I am livid. Do you remember Babli?

Here I was back in a comfort zone feeling smug like a proverbial Cheshire cat, thinking that with her brand new heart, Babli was sitting on a school bench making up for lost time when I was hit by another thunderbolt.

R and S came back from a field visit visibly upset. On the way they had passed Babli’s slum cluster and found her sitting on a cart selling chewing tobacco, cigarettes and biscuits instead of being in school, her little sister standing in the background.

The cart was supposed to be the father’s way of earning some money, but he simply left her there to pursue his gambling habit. Seems that it happens often as she sheepishly told us that her name had been struck of the roll of the school.
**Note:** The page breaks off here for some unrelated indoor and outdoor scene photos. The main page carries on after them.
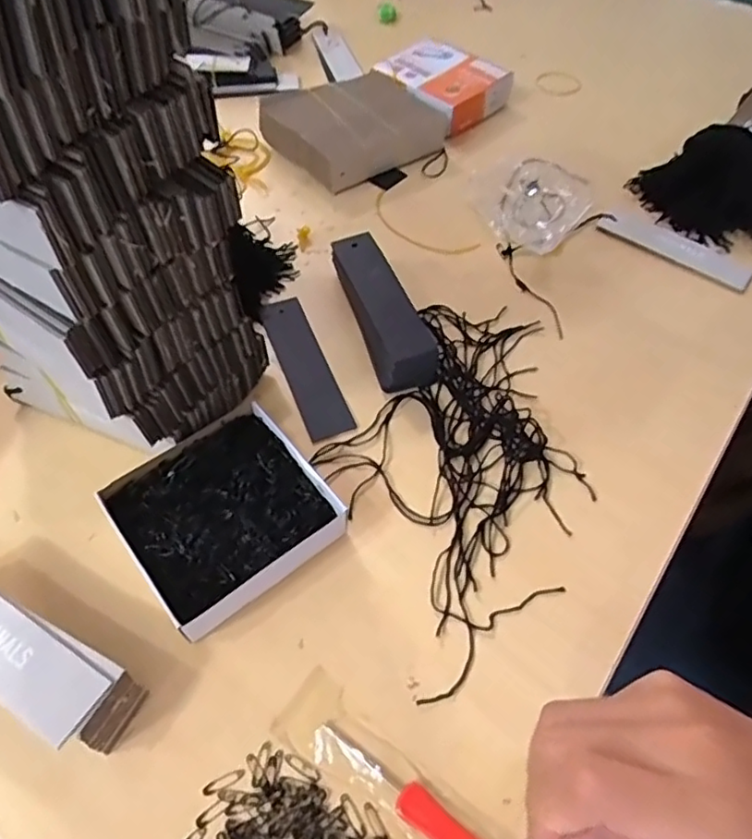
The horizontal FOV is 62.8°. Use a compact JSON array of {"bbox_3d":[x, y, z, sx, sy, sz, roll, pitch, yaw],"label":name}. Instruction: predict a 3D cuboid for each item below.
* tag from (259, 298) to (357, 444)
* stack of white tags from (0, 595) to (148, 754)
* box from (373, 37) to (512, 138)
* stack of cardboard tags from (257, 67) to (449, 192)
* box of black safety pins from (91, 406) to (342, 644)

The mother spends long hours in the factory she works in and the father does as he pleases. Come tomorrow and we will set out on a remedial mission which will start with some plain talking with the impossible farthest threatening to put him behind bars if he abuses the child in this manner. Then a PR expedition to government school to ensure that she is taken back. Somewhere down the line the mother will get a dressing too.

These moments are when you just feel throwing your hands up but you stop midway and wonder how you can address the situation that actually is one of protecting children’s rights. We can carry on our crisis intervention, but there is a larger question that needs to be looked at: parents need to be informed about the laws in existence and about the importance of giving girls a good education.They should be made aware of the child labour laws and more..

The presence of little Arzoo in the background is a blatant proof of the fact that girls are treated differently as Ramu the brother goes to school.

There is so much to be done, one step at a time…

Note: two days after this post babli was back in school, and sister arzoo back at pwhy’s creche.